Le ronflement, une maladie ?
Par le Dr Emmanuel Schmitt, ORL (Oto-Rhino-Laryngologie), Poissy
Qui dans son entourage n'a pas subi les agressions bruyantes d'un ronfleur ou pire, constaté des arrêts de la respiration pendant le sommeil de son compagnon de nuit? Outre l'aspect anecdotique et banal de ce symptôme, celui-ci peut masquer une autre pathologie beaucoup plus sérieuse, les apnées du sommeil. Les conséquences de ces apnées et de ces ronflements suscitent de nombreuses études depuis la généralisation des enregistrements du sommeil, en hospitalisation ou maintenant à domicile.
Au-delà de 40 ans, 60% des hommes et 40% des femmes ronflent un peu, épisodiquement. Mais seulement 25% des hommes et 15% des femmes souffrent d’un ronflement important pathologique, ou ronchopathie. Par ailleurs, dans nos pays occidentaux, 4 % de la population présente un syndrome plus grave, celui d'Apnées du Sommeil ou SAS. Cette population compte 75% d'hommes.

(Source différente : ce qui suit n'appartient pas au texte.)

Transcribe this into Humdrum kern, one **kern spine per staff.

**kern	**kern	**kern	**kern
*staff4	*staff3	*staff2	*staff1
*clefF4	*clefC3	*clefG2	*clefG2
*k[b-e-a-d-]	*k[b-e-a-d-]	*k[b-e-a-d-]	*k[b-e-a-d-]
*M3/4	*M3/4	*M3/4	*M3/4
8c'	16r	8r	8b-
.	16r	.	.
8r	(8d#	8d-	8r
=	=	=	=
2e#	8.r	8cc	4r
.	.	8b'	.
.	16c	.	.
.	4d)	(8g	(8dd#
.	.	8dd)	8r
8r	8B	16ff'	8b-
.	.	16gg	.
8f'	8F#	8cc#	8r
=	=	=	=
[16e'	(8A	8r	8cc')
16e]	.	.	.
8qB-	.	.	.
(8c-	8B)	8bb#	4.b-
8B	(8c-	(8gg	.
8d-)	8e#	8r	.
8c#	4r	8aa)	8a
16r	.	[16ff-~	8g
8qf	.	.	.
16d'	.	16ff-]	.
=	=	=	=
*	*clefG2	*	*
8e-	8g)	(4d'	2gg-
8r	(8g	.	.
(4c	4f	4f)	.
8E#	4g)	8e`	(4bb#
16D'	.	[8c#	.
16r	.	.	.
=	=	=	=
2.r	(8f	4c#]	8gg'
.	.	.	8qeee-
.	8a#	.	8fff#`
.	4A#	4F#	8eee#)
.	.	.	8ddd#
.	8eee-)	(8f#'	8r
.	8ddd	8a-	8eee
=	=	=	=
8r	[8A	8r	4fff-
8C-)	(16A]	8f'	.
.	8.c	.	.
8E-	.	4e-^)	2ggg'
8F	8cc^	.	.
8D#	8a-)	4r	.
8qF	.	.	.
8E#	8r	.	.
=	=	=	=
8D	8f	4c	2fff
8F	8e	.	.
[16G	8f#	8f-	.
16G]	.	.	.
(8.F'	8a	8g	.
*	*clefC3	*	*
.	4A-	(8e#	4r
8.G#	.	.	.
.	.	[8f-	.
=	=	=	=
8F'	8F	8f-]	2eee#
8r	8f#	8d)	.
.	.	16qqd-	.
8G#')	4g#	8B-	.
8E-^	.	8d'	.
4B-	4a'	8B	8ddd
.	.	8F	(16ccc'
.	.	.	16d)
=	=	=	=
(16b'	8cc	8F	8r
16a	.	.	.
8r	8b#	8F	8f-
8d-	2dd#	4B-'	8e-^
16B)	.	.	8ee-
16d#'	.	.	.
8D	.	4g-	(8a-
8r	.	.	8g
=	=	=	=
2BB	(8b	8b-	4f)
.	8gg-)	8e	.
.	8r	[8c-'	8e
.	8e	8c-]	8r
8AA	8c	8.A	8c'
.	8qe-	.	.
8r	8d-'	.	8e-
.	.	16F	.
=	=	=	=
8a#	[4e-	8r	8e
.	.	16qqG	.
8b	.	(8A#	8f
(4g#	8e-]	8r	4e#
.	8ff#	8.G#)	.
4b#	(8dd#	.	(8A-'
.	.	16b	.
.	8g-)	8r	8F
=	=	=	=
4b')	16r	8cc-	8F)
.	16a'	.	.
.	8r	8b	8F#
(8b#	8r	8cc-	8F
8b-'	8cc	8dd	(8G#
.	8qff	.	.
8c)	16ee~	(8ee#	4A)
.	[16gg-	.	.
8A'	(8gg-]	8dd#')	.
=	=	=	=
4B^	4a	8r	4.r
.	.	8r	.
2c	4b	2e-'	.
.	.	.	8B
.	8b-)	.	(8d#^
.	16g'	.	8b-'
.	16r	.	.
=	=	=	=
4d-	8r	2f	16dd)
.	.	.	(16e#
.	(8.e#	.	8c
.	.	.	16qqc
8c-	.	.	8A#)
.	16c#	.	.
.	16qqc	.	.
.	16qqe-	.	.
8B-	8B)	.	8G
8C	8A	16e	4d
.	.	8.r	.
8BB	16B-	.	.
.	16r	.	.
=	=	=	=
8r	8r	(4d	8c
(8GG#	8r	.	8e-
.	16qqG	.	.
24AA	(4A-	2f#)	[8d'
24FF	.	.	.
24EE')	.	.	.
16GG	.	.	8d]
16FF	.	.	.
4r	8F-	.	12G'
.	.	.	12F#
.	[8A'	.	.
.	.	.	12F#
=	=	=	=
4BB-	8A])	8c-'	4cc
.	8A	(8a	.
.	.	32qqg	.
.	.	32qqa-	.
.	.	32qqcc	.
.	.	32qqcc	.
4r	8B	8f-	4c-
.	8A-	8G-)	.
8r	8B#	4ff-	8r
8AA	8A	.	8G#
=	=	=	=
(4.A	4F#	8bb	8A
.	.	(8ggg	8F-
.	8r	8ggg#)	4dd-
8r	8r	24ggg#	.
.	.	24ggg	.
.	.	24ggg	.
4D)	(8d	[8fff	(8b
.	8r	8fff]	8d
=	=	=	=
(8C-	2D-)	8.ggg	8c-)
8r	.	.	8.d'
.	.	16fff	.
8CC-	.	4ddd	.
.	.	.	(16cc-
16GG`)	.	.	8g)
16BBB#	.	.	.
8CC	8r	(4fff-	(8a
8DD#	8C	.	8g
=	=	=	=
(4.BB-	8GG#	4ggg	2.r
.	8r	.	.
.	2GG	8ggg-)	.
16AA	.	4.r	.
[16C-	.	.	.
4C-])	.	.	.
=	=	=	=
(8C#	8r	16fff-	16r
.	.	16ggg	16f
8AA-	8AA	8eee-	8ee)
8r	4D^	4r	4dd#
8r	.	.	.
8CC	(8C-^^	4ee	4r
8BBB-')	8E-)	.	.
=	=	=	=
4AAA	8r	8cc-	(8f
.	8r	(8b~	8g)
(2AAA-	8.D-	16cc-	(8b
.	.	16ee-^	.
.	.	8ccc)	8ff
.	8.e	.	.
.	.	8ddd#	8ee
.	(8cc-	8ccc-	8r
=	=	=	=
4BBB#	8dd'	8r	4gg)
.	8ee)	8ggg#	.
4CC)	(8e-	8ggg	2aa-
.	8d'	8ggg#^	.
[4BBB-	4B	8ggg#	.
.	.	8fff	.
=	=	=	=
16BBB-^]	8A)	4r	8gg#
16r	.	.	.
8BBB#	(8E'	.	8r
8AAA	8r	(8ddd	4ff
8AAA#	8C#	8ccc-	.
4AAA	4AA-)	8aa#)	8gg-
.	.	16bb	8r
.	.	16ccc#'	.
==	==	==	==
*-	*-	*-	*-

Anatomie et physiologie du ronflement et des apnées
Lors de la respiration, l'air passe librement par le nez et la bouche, descend dans le pharynx, passe derrière la base de la langue pour rejoindre le larynx, cartilage (pomme d'Adam) contenant les cordes vocales. Le larynx est fixé en haut de la trachée. C'est l'entrée qui mène l'air à l'intérieur des poumons.
Coupe anatomique de profil
Au fond de la bouche, en arrière la langue, l'espace libre est relativement étroit. L'air doit passer entre la langue, le voile du palais, la luette et la paroi du pharynx. Lors du sommeil, les muscles sont relâchés, hypotoniques. Ils ont alors tendance à s'affaisser ce qui réduit encore le passage. Des conformations anatomiques individuelles, et la forme de la mâchoire inférieure, conditionnent le passage de l'air. Lorsque le voile du palais est long et épais, celui-ci réduit l'espace libre. (Zone R du schéma). Ces structures molles (paroi pharyngée, voile du palais, base de la langue) s'accolent l'une contre l'autre, et empêchent l'air de passer librement. Il se produit alors une vibration des tissus qui se traduit par le ronflement. Lorsque ce passage est trop réduit, la base de la langue crée un phénomène de soupape. Ce blocage empêche alors complètement l'air de pénétrer dans les poumons. Les efforts inspiratoires accentuent encore ce blocage, comme un bouchon placé à l'entrée de la trachée. C'est l'apnée obstructive. Après quelques inspirations inefficaces, un phénomène réflexe stimulera le système nerveux central qui déclenchera un réveil partiel. Cette stimulation redonne un peu de tonus aux muscles pharyngés qui se contractent et libèrent le passage. L'air pénètre à nouveau dans les poumons lors d'une grande inspiration, ample et souvent bruyante. Ce phénomène a tendance à se reproduire régulièrement durant la nuit.
Les facteurs anatomiques favorisant
Plusieurs facteurs sont susceptibles de provoquer le ronflement et des apnées obstructives. La conformation anatomique du massif facial, en particulier la longueur de la mâchoire inférieure, détermine la place de la langue dans la bouche. Ainsi, on trouvera beaucoup plus de ronfleurs et d'apnéïques chez les personnes ayant une mâchoire inférieure courte et rentrée. Un pharynx étroit, de grosses amygdales, une base langue volumineuse, peuvent réduire le passage de l'air. La surcharge pondérale est aussi un élément important. Le tissu graisseux, présent dans tous les organes, infiltre aussi la base de la langue. On considère habituellement qu'un kilogramme de poids du corps correspond à environ un gramme dans la base de la langue. Toute surcharge pondérale aura donc pour conséquence une augmentation de la base de la langue, ce qui réduit le passage du flux aérien.
L'association entre S.A.S. et ronflement
La quasi-totalité des patients (95%) ayant des apnées obstructives sont des ronfleurs. On peut considérer que le ronflement est un stade précurseur des apnées obstructives. Un bilan spécifique sera donc systématiquement demandé chez les gros ronfleurs.